That Person Moves Like A Car: Misclassification Attack Detection for Autonomous Systems Using Spatiotemporal Consistency

Autonomous systems commonly rely on object detection and tracking (ODT) to perceive the environment and predict the trajectory of surrounding objects for planning purposes. An ODT's output contains object classes and tracks that are traditionally predicted independently. Recent studies have shown that ODT's output can be falsified by various perception attacks with well-crafted noise, but existing defenses are limited to specific noise injection methods and thus fail to generalize. In this work we propose PercepGuard for the detection of misclassification attacks against perception modules regardless of attack methodologies.
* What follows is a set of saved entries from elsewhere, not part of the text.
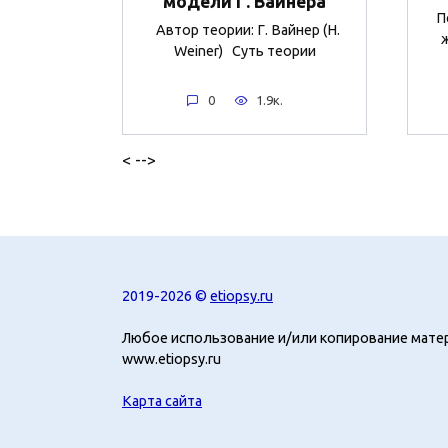
модели Г. Вайнера
П
Автор теории: Г. Вайнер (H.
Weiner) Суть теории
0
1.9к.
< -->
2019-2026 ©
etiopsy.ru
Любое использование и/или копирование мате
www.etiopsy.ru
Карта сайта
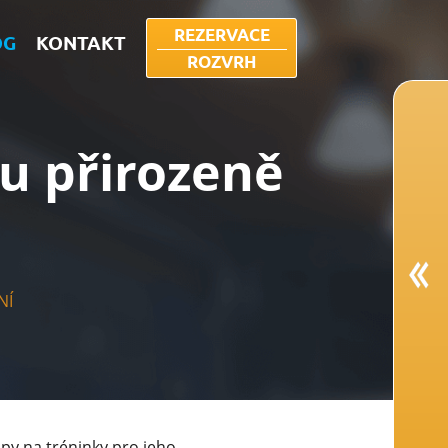
REZERVACE
OG
KONTAKT
ROZVRH
nu přirozeně
NÍ
ipy na tréninky pro jeho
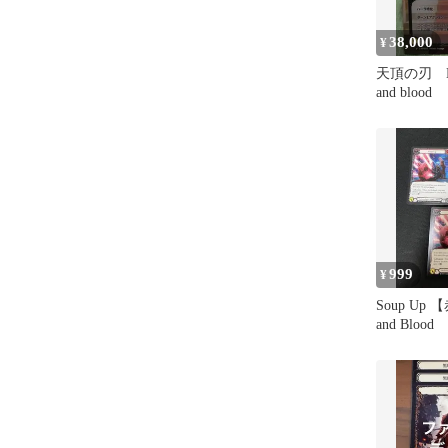
38,000
¥
天頂の刃 Mar
and blood
999
¥
Soup Up 【
and Blood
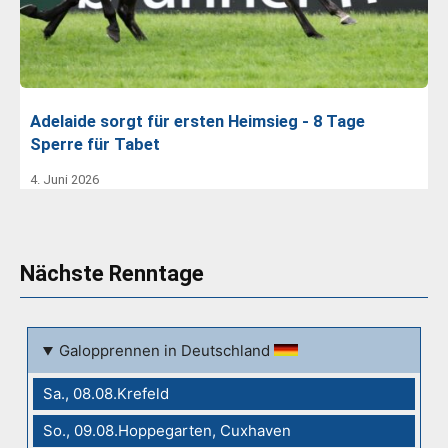
Adelaide sorgt für ersten Heimsieg - 8 Tage
Sperre für Tabet
4. Juni 2026
Nächste Renntage
Galopprennen in Deutschland
Sa., 08.08.Krefeld
So., 09.08.Hoppegarten, Cuxhaven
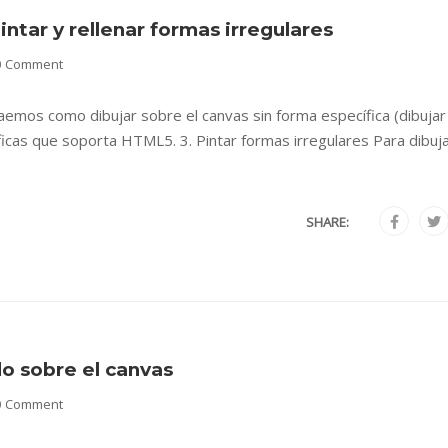
ntar y rellenar formas irregulares
0 Comment
aemos como dibujar sobre el canvas sin forma específica (dibujar
áficas que soporta HTML5. 3. Pintar formas irregulares Para dibuj
SHARE:
o sobre el canvas
0 Comment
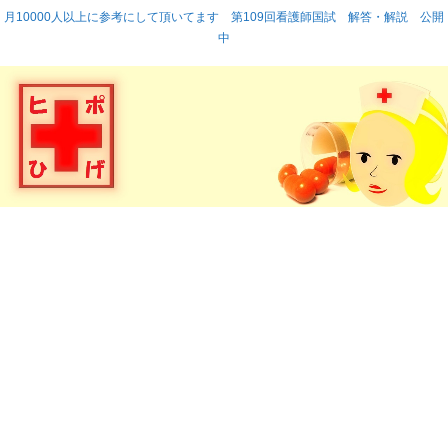
月10000人以上に参考にして頂いてます 第109回看護師国試 解答・解説 公開
中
PercepGuard exploits the spatiotemporal properties of a detected object (inherent in the tracks), and cross-checks the consistency between the track and class predictions. To improve adversarial robustness against defense-aware (adaptive) attacks, we additionally consider context data (such as ego-vehicle velocity) for contextual consistency verification, which dramatically increases the attack difficulty. Evaluations with both real-world and simulated datasets produce a FPR of 5% and a TPR of 99% against adaptive attacks. A baseline comparison confirms the advantage of leveraging temporal features. Real-world experiments with displayed and projected adversarial patches show that PercepGuard detects 96% of the attacks on average.